:: WHAT YOU SHOULD DO ::
All lines below are to be transcribed exactly.

:: SUPPLIED MATERIAL ::
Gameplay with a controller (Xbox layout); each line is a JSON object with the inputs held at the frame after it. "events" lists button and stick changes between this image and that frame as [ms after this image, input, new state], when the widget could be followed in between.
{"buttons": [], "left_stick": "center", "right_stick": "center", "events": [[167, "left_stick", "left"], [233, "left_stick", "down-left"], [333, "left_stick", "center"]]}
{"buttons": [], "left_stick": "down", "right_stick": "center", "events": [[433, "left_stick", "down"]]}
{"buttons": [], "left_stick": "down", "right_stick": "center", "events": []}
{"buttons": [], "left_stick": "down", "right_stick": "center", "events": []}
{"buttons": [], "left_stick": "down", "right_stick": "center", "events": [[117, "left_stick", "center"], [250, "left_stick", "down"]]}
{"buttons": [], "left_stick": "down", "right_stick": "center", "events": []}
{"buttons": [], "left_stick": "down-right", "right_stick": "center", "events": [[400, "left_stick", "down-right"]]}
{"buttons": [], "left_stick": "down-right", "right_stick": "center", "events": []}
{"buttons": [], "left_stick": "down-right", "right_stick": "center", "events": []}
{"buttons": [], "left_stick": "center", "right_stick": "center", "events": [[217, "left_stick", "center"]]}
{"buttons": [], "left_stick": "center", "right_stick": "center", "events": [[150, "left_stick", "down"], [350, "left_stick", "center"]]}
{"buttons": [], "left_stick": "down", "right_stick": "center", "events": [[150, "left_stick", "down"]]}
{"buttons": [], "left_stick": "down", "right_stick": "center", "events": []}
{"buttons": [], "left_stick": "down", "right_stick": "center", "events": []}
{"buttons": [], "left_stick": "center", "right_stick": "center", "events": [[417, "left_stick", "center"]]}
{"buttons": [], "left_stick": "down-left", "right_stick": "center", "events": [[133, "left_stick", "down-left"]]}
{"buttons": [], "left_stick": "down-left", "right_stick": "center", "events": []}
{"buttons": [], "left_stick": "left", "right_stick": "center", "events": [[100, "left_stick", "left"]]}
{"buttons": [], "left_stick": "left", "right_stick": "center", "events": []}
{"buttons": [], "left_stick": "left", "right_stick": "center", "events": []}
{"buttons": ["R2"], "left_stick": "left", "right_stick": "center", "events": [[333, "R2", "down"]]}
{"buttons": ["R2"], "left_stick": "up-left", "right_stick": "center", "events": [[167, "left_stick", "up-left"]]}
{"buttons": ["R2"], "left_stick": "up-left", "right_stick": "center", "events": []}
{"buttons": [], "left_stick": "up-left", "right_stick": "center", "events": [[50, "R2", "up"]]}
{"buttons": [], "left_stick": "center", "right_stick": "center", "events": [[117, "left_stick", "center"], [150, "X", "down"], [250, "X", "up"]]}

:: FINISHED EXERCISE ::
Gameplay with a controller (Xbox layout); each line is a JSON object with the inputs held at the frame after it. "events" lists button and stick changes between this image and that frame as [ms after this image, input, new state], when the widget could be followed in between.
{"buttons": [], "left_stick": "center", "right_stick": "center", "events": [[167, "left_stick", "left"], [233, "left_stick", "down-left"], [333, "left_stick", "center"]]}
{"buttons": [], "left_stick": "down", "right_stick": "center", "events": [[433, "left_stick", "down"]]}
{"buttons": [], "left_stick": "down", "right_stick": "center", "events": []}
{"buttons": [], "left_stick": "down", "right_stick": "center", "events": []}
{"buttons": [], "left_stick": "down", "right_stick": "center", "events": [[117, "left_stick", "center"], [250, "left_stick", "down"]]}
{"buttons": [], "left_stick": "down", "right_stick": "center", "events": []}
{"buttons": [], "left_stick": "down-right", "right_stick": "center", "events": [[400, "left_stick", "down-right"]]}
{"buttons": [], "left_stick": "down-right", "right_stick": "center", "events": []}
{"buttons": [], "left_stick": "down-right", "right_stick": "center", "events": []}
{"buttons": [], "left_stick": "center", "right_stick": "center", "events": [[217, "left_stick", "center"]]}
{"buttons": [], "left_stick": "center", "right_stick": "center", "events": [[150, "left_stick", "down"], [350, "left_stick", "center"]]}
{"buttons": [], "left_stick": "down", "right_stick": "center", "events": [[150, "left_stick", "down"]]}
{"buttons": [], "left_stick": "down", "right_stick": "center", "events": []}
{"buttons": [], "left_stick": "down", "right_stick": "center", "events": []}
{"buttons": [], "left_stick": "center", "right_stick": "center", "events": [[417, "left_stick", "center"]]}
{"buttons": [], "left_stick": "down-left", "right_stick": "center", "events": [[133, "left_stick", "down-left"]]}
{"buttons": [], "left_stick": "down-left", "right_stick": "center", "events": []}
{"buttons": [], "left_stick": "left", "right_stick": "center", "events": [[100, "left_stick", "left"]]}
{"buttons": [], "left_stick": "left", "right_stick": "center", "events": []}
{"buttons": [], "left_stick": "left", "right_stick": "center", "events": []}
{"buttons": ["R2"], "left_stick": "left", "right_stick": "center", "events": [[333, "R2", "down"]]}
{"buttons": ["R2"], "left_stick": "up-left", "right_stick": "center", "events": [[167, "left_stick", "up-left"]]}
{"buttons": ["R2"], "left_stick": "up-left", "right_stick": "center", "events": []}
{"buttons": [], "left_stick": "up-left", "right_stick": "center", "events": [[50, "R2", "up"]]}
{"buttons": [], "left_stick": "center", "right_stick": "center", "events": [[117, "left_stick", "center"], [150, "X", "down"], [250, "X", "up"]]}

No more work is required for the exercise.